(Beginning of Excerpt)
The most immediate opportunity for neuroevolution in video games is to build a “mod,” a new feature or extension, to an existing game. For example, a character that is scripted in the original game can be turned into an adapting agent that gradually learns and improves as the game goes on. Or, an entirely new dimension can be added to the game, such as an intelligent assistant or tool that changes as the player progresses through the game. Such mods can make the game more interesting and fun to play. At the same time, they are easy and safe to implement from a business point of view because they do not change the original structure of the game. From the research point of view, ideas about embedded agents, adaptation, and interaction can be tested with mods in a rich, realistic game environment.
With neuroevolution, however, learning can be taken well beyond game mods. Entirely new game genres can be developed, such as machine-learning games, in which the player explicitly trains game agents to perform various tasks. The fun and challenge of machine-learning games is to figure out how to take agents through successive challenges so that in the end they perform well in their chosen tasks. Games such as Tamagotchi “Virtual Pet” and Black & White “God Game” suggest that interaction with artificial agents can make for viable and entertaining games. In NERO, the third such game, the artificial agents adapt their behavior through sophisticated machine learning.
THE NERO GAME
The main idea of NERO is to put the player in the role of a trainer or drill instructor who teaches a team of agents by designing a curriculum. The agents are simulated robots that learn through rtNEAT, and the goal is to train them for military combat.
The agents begin the game with no skills but with the ability to learn. To
prepare them for combat, the player must design a sequence of training exercises and goals. Ideally, the exercises will be increasingly difficult so that the team begins by learning basic skills and then gradually builds on them (Figure 2). When the player is satisfied that the team is well prepared, the team is deployed in a battle against another team trained by another player, allowing the players to see if their training strategies pay off.
(End of Excerpt)
(Beginning of Data for review)
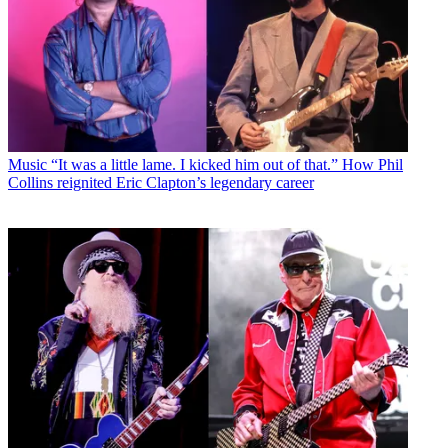
Music
“It was a little lame. I kicked him out of that.” How Phil
Collins reignited Eric Clapton’s legendary career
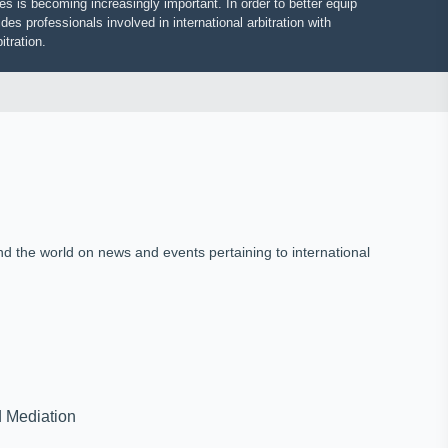
putes is becoming increasingly important. In order to better equip
vides professionals involved in international arbitration with
 arbitration.
und the world on news and events pertaining to international
on and Mediation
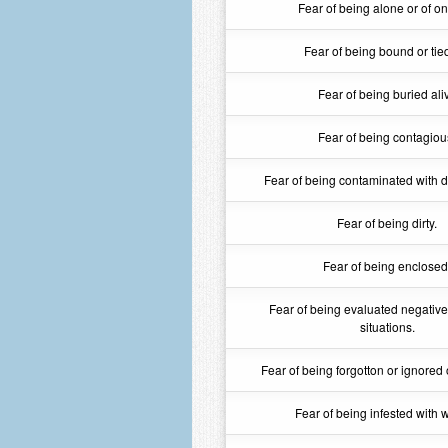
Fear of being alone or of on
Fear of being bound or tie
Fear of being buried ali
Fear of being contagiou
Fear of being contaminated with di
Fear of being dirty.
Fear of being enclosed
Fear of being evaluated negativel
situations.
Fear of being forgotton or ignored o
Fear of being infested with 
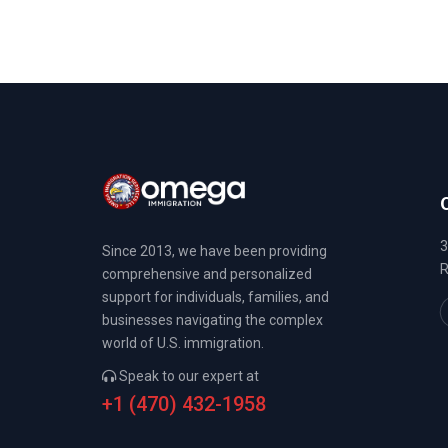
3
Since 2013, we have been providing
R
comprehensive and personalized
support for individuals, families, and
businesses navigating the complex
world of U.S. immigration.
Speak to our expert at
+1 (470) 432-1958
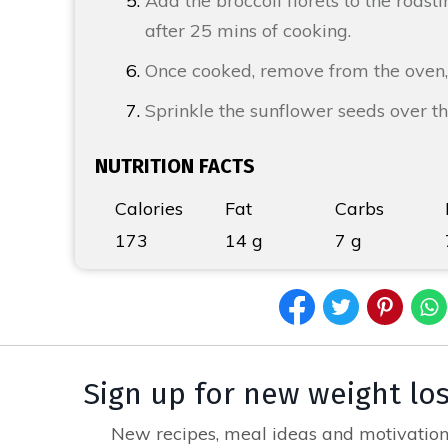
Add the broccoli florets to the roast
after 25 mins of cooking.
Once cooked, remove from the oven,
Sprinkle the sunflower seeds over t
NUTRITION FACTS
Calories
Fat
Carbs
173
14 g
7 g
Sign up for new weight lo
New recipes, meal ideas and motivation,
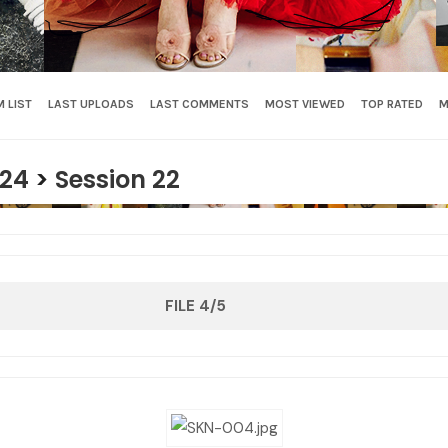
 LIST
LAST UPLOADS
LAST COMMENTS
MOST VIEWED
TOP RATED
M
24
>
Session 22
FILE 4/5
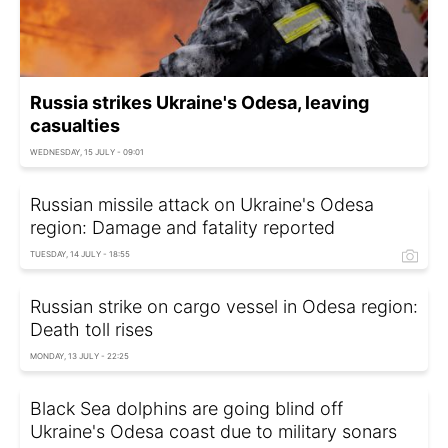
Russia strikes Ukraine's Odesa, leaving
casualties
WEDNESDAY, 15 JULY - 09:01
Russian missile attack on Ukraine's Odesa
region: Damage and fatality reported
TUESDAY, 14 JULY - 18:55
Russian strike on cargo vessel in Odesa region:
Death toll rises
MONDAY, 13 JULY - 22:25
Black Sea dolphins are going blind off
Ukraine's Odesa coast due to military sonars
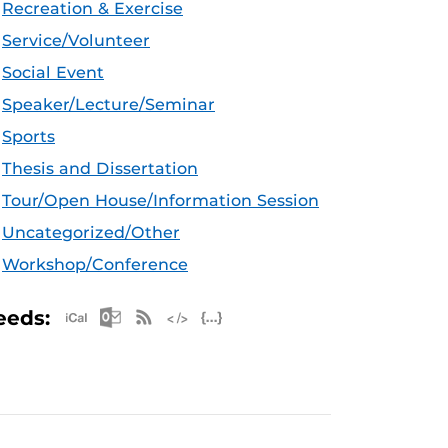
Recreation & Exercise
Service/Volunteer
Social Event
Speaker/Lecture/Seminar
Sports
Thesis and Dissertation
Tour/Open House/Information Session
Uncategorized/Other
Workshop/Conference
Apple iCal Feed (ICS)
Microsoft Outlook Feed (ICS)
RSS Feed
XML Feed
JSON Feed
eeds:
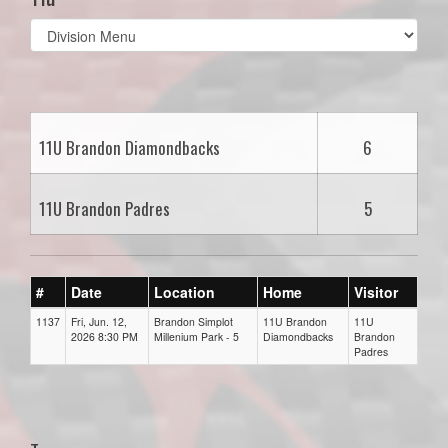
Select
list(select
one):
11U Brandon Diamondbacks
6
11U Brandon Padres
5
#
Date
Location
Home
Visitor
1137
Fri, Jun. 12,
Brandon Simplot
11U Brandon
11U
2026 8:30 PM
Millenium Park - 5
Diamondbacks
Brandon
Padres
(End of Data for review)
- [Task statement]: Continue the NERO game excerpt, picking up after its last sentence.

- [Written reply]:
The challenge is to anticipate the kinds of skills that might be necessary for battle and build training exercises to hone those skills. A player sets up training exercises by placing objects on the field and specifying goals through several sliders. The objects include static enemies, enemy turrets, rovers (i.e., turrets that move), flags, and walls. To the player, the sliders serve as an interface for describing ideal behavior. To rtNEAT, they represent coefficients for fitness components. For example, the sliders specify how much to reward or punish agents for approaching enemies, hitting targets, getting hit, following friends, dispersing, etc. Each individual fitness component is normalized to a Z-score (i.e., the number of standard deviations from the mean) so all components can be measured on the same scale. Fitness is computed as the sum of all components multiplied by their slider levels, which can be positive or negative. Thus, the player has a natural interface for setting up a training exercise and specifying desired behavior.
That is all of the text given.